:: What this task involves ::
Pull out every line in the items below that contains the string "gian". Case counts.

▬▬▬▬▬▬▬▬▬▬

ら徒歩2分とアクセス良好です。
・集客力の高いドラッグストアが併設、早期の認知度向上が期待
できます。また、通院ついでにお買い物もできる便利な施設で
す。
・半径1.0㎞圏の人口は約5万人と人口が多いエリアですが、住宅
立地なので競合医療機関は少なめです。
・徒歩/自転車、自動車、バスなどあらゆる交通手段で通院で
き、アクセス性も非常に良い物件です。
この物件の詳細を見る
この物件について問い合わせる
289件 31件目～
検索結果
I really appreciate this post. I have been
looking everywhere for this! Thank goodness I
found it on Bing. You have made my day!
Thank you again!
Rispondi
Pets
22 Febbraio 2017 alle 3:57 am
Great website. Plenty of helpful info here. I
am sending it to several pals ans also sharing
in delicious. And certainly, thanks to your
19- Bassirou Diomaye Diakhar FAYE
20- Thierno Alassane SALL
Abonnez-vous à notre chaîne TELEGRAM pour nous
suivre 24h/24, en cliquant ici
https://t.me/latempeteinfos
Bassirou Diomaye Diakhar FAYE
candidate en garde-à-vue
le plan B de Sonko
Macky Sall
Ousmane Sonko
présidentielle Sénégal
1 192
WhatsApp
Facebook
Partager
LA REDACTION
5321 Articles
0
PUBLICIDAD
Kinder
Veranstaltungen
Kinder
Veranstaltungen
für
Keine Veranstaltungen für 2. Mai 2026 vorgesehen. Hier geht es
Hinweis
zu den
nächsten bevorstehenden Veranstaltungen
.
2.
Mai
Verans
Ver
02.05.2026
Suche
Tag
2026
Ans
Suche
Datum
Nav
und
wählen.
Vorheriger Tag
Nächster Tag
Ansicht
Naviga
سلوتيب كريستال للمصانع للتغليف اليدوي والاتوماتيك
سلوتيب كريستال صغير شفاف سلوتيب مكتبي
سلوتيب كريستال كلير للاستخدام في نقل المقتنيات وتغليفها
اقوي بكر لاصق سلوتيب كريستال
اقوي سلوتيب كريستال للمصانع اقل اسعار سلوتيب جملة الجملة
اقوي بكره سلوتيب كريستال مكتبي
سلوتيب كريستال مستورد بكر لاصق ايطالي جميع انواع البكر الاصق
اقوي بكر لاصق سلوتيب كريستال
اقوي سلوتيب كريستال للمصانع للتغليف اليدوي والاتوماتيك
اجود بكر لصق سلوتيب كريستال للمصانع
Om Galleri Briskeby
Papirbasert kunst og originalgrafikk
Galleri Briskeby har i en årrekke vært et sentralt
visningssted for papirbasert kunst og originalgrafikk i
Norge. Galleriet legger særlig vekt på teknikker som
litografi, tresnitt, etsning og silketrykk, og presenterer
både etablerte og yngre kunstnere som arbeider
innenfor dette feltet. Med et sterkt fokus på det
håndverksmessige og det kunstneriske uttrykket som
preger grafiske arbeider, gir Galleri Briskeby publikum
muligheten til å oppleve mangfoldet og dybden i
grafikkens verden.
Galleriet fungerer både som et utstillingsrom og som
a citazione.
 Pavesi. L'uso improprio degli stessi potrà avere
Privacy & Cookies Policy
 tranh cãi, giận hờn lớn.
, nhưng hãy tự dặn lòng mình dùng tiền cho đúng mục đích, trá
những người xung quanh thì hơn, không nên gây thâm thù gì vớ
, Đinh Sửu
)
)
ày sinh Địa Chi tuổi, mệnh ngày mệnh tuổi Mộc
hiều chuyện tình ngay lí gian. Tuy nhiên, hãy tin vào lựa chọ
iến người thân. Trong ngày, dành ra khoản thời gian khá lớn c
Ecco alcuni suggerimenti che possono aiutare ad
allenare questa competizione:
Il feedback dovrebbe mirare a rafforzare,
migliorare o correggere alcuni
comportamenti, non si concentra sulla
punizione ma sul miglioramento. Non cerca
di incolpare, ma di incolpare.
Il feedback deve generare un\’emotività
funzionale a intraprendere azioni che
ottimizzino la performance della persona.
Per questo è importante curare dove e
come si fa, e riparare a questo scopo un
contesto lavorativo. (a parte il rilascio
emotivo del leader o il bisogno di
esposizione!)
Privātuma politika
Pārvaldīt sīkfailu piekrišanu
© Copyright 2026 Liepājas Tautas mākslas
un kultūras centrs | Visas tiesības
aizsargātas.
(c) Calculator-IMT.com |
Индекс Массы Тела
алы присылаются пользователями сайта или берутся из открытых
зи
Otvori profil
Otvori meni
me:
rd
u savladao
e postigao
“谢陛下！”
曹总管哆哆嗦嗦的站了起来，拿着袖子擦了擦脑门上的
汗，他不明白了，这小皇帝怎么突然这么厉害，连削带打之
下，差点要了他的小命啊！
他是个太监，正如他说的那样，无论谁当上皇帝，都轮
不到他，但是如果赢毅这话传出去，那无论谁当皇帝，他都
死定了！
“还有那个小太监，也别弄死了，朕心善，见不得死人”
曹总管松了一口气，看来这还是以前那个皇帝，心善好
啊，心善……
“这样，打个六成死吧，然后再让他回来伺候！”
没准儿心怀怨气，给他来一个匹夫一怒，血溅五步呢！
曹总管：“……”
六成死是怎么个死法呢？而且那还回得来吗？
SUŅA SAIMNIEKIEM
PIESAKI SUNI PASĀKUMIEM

▬▬▬▬▬▬▬▬▬▬

:: Expected answer ::
hiều chuyện tình ngay lí gian. Tuy nhiên, hãy tin vào lựa chọ
iến người thân. Trong ngày, dành ra khoản thời gian khá lớn c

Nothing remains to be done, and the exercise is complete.